UNC’s Institute of Marine Sciences is a research, education and service unit in Morehead City that for many years has worked closely with the marine sciences department.

“Bringing the institute in is really a remarkable opportunity; right now, a small group of undergraduate students go down [to Morehead City] each fall and spend a semester in residence on the coast, working closely with the researchers. It’s a unique experience, and we hope we’ll be able to do more of that,” Kirby said.

“The faculty who work at IMS perform research of major benefit to North Carolina — marine ecosystem health, storm hazards, coastal resilience,” he added. “There’s a really strong, deeply held mission of service to the state, and we want to build on that and for our students to experience that.”

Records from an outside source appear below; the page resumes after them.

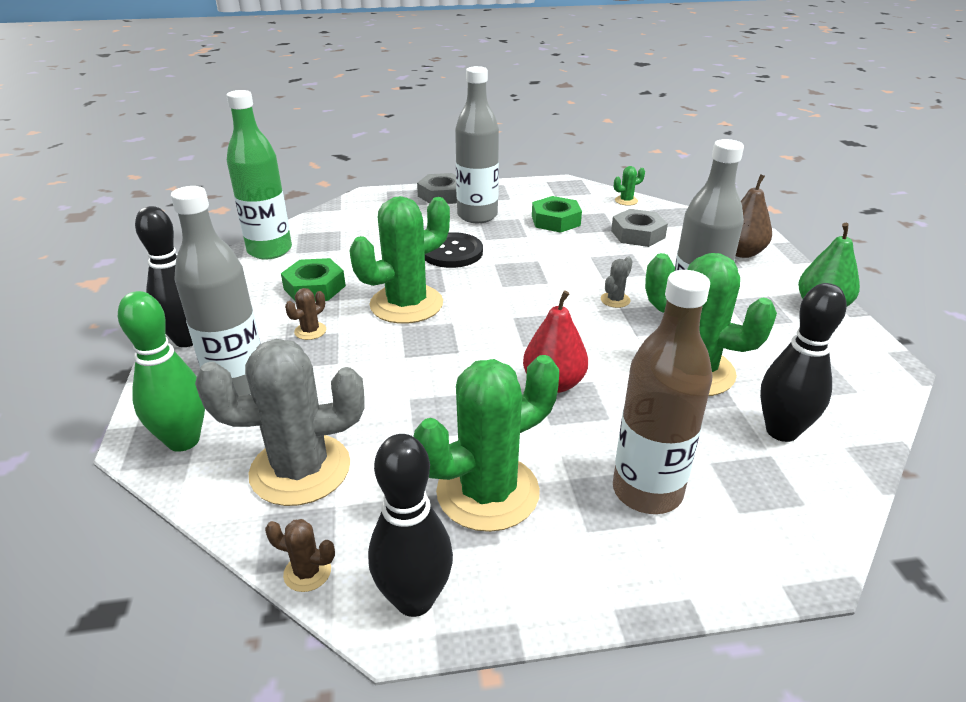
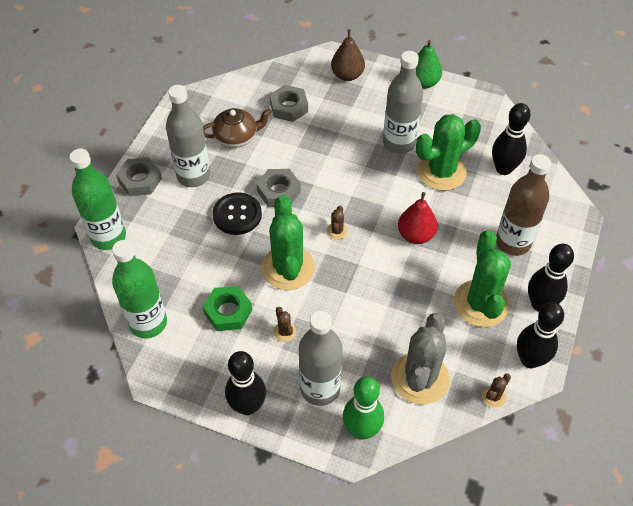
camera: 60 degrees left, 20 degrees up
green nut [532,196,582,233] -> brown teapot [203,108,272,148]
grey cactus [601,257,633,308] -> none
green cactus [614,166,645,206] -> none
none -> green bottle [69,149,126,250]
none -> grey nut [257,169,301,207]
none -> brown cactus [327,206,348,240]
none -> black bowling pin [528,244,574,312]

The department of geological sciences traces its roots at Carolina to at least 1818 and was established as a department in 1893. It offers undergraduate degrees as well as a graduate program. Marine sciences was formed as a graduate-level curriculum in 1969, offering master’s and doctoral degrees. It began offering an undergraduate minor in 1990 and became a department in 1997. The Institute of Marine Sciences, created in 1947 as the Institute of Fisheries Research and renamed in 1967, has been administratively housed under the Office of the Vice Chancellor for Research but will move into the College of Arts and Sciences as part of the merger.

Planning for merging the three units began in early 2020, but the COVID-19 pandemic slowed the implementation timeline.

“We are so excited for the possibilities and synergies that combining these units opens up,” said Jaye Cable, senior associate dean for natural sciences and mathematics and a professor in marine sciences. “The sum is truly more than its parts. This is a strategic alliance that will provide greater visibility to our earth and ocean research, teaching and service.”